Tuesday, July 8, 2014

Sunshine


A movie like Danny Boyle's Sunshine is incredibly frustrating. Its premise is a great one: the sun is dying and a crew of astronauts and scientists are sent to detonate a bomb inside the sun, thereby reigniting it and saving humanity from a slow decent into fatal cold. The problem is that Boyle is a crap filmmaker, and continually undermines the possibilities that this movie had. The crew is aboard the Icarus II, their mission the absolute final chance for Earth, as the previously sent mission aboard Icarus I went missing before being able to detonate its bomb. So many philosophical themes could've been explored. So many tense situations could've been had after our heroes catch the distress beacon still going from Icarus I. What happened? Why? How? These questions are answered, but very unsatisfactorily, much like the rest of the movie.

The Icarus II is populated by a truly stellar cast, with Cillian Murphy's physicist Capa being the closest thing to a main character. Murphy is better in the role than the movie deserves, and the rest of the cast follows suit. Rose Byrne as the pilot Cassie is gorgeous and heartfelt and just a wonderful bit of work from the underappreciated actress. Chris "Captain America" Evans is straight forward and no nonsense. Biologist Michelle Yeoh is also gorgeous and does especially good work when seeing her oxygen producing garden going up in flames. And the rest of the group is equal to these stars, with the ever reliable Cliff Curtis being his usual brilliant self.

The problem ultimately becomes that Boyle has no interest in exploring the psychology of the pressure a group would be under if they were the last hopes for the human race. Although the issue is brought up, it's quickly sideswiped by Boyle's hackitude in letting the issues play out. He's gotta put us, ultimately, on an Alien like picking off of the crew for various stupid reasons, none of which work dramatically. And Boyle has some nice visuals, not even all of them are stolen from Soderbergh's Solaris remake, which makes it again disappointing for the viewing experience.

**SPOILERS**
If you are upset by spoilers, stop reading now

What happens is that they change course to try and pick up the bomb from the Icarus I, because two bombs are better than one, right? So they find and dock with the abandoned ship, with intentions to grab some of their oxygen as well. But Boyle turns things into a ridiculous slasher movie mentality by having the Icarus I captain Pinbacker (the typically genius Mark Strong) sabotage things and inflict chaos on the dwindling crew members. Why? Who the fuck knows, since Capa finally succeeds at detonation and saves the day. The stakes were high already, it's the saving of the human race. Why do the last 30 minutes of the movie become a horror flick? It doesn't work in the context of the movie, it doesn't work within the context of itself (Boyle can't even get it right regardless of how badly it fits with everything around it), and it not only doesn't add anything to the movie, it knocks it so far down that the movie can't get back up.
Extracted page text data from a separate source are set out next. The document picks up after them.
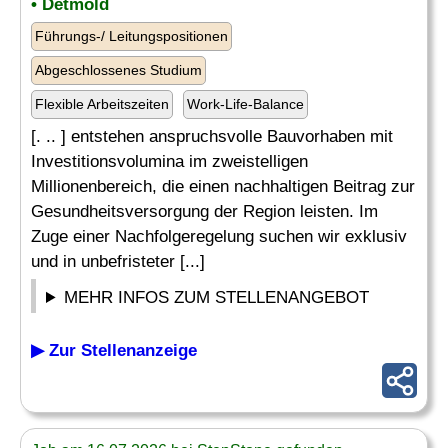
• Detmold
Führungs-/ Leitungspositionen
Abgeschlossenes Studium
Flexible Arbeitszeiten
Work-Life-Balance
[. .. ] entstehen anspruchsvolle Bauvorhaben mit
Investitionsvolumina im zweistelligen
Millionenbereich, die einen nachhaltigen Beitrag zur
Gesundheitsversorgung der Region leisten. Im
Zuge einer Nachfolgeregelung suchen wir exklusiv
und in unbefristeter [...]
MEHR INFOS ZUM STELLENANGEBOT
▶ Zur Stellenanzeige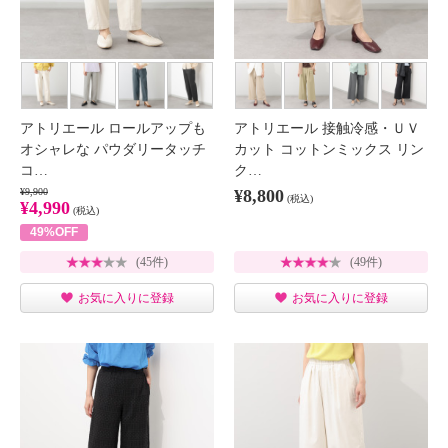
アトリエール ロールアップも
アトリエール 接触冷感・ＵＶ
オシャレな パウダリータッチ
カット コットンミックス リン
コ…
ク…
¥9,900
¥8,800
(税込)
¥4,990
(税込)
49%OFF
(45件)
(49件)
お気に入りに登録
お気に入りに登録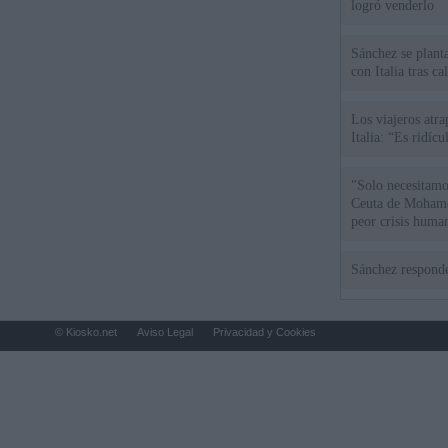
logró venderlo
Sánchez se plant
con Italia tras c
Los viajeros atra
Italia: “Es ridíc
"Solo necesitamo
Ceuta de Mohamed
peor crisis huma
Sánchez responde
© Kiosko.net
Aviso Legal
Privacidad y Cookies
Boyle also makes the mistake of not resolving his stupid bullshit before he tries to go for some poetic visuals and moments with Capa. So we can't get lost in the moment because we expect Pinbacker to magically pop out at any moment (his ability to be certain places has proven he has magical powers in addition to his superhuman strength, not sure where that came from). This is such an awful miscalculation on the part of a filmmaker that it wrecks what he had left of a movie and it never recovers. From the previous Boyle's I'd seen (Trainspotting, The Beach, and Slumdog Millionaire) it was obvious that any success his movies had came from the acting and was in spite of Boyle. But not even Slumdog was so ruined by Boyle's true hack-dom as a filmmaker.